Now the COMMON TSYS is what may be of interest and use to you in your situation. I originally did not use it and was frustrated that I had to copy so many talk groups between each TSYS - those talk groups not expressly used in distinctive "East", "Inland", or "Coastal" areas. This really began to balloon the memory usage until the obvious "DUHH!" moment hit me - add one more TSYS object which contains the talk groups common to all areas and not repeat them in each of the others! Adding a TSYS object only adds 10 blocks of memory usage in addition to the talk groups within it and is much better than trying to recopy three hundred fifty talk groups into each other TSYS! So the COMMON TSYS is always activated since it is applicable across areas while I can elect to activate the more area specific TSYS's as needed.
I'm thinking that maybe the "Common" TSYS idea might be helpful in your case?! I would find those talk groups you know are used throughout the area (state, in your case) and put those in the "common" TSYS while dividing up the other talk groups according to the areas they are intended to be most used in and assign those to specific regional TSYS objects. If you can't fit all this in one active memory program then divide the state in two in a way which suits you - say, for example, east and west or north and south - whatever works best for you. Just pick a usable dividing line that won't make it too frequently that you need to call up the other V-folder. Everything else is then fairly easily activated and deactivated by using the temp or permanent TSYS lockouts within active memory.
It would be nice if the PSR500/600 allowed talk groups to be assigned to multiple TSYS objects rather than just one but, oh well!

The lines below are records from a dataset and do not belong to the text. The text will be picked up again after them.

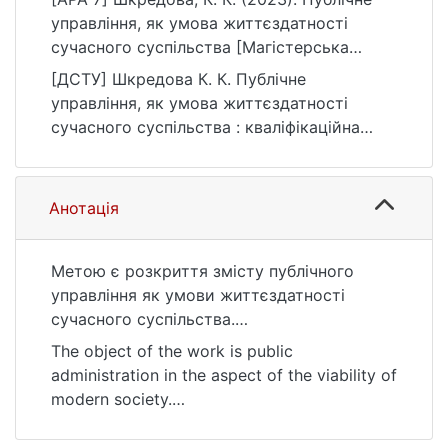
управління, як умова життєздатності
сучасного суспільства [Магістерська
робота, Київський національний
[ДСТУ] Шкредова К. К. Публічне
університет імені Тараса Шевченка].
управління, як умова життєздатності
eKNUTSHIR.
сучасного суспільства : кваліфікаційна
https://ir.library.knu.ua/handle/123456789/75
робота магістра : 28 Публічне управління
13
та адміністрування. Київ, 2023. 71 с. URL:
https://ir.library.knu.ua/handle/123456789/75
Анотація
13 (дата звернення: 25.07.2026).
Метою є розкриття змісту публічного
управління як умови життєздатності
сучасного суспільства.
Об’єктом роботи є публічне управління в
The object of the work is public
аспекті життєздатності сучасного
administration in the aspect of the viability of
суспільства.
modern society.
Предмет роботи – особливості публічного
The subject of the work is the peculiarities of
управління, які роблять його умовою
public administration, which make it a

And you may ask how I use the scan lists. I use the scan lists as ways to subdivide by agency and user. In my case I use the following:
1) County Fire
2) County Law
3) County Emergency
4) County Medical
5) County Roads
6) County Misc.
7) State Fire
8) State Law
9) State Emergency
10) State Roads
11) State Misc.
12) Federal Fire
13) Federal Law
14) Federal Emergency
15) Federal Forestry/Parks
16) Federal Military
18) Rail/Bus Transport
20) General Misc.
I'm not sure if any of this helps but maybe it can give you some ideas!?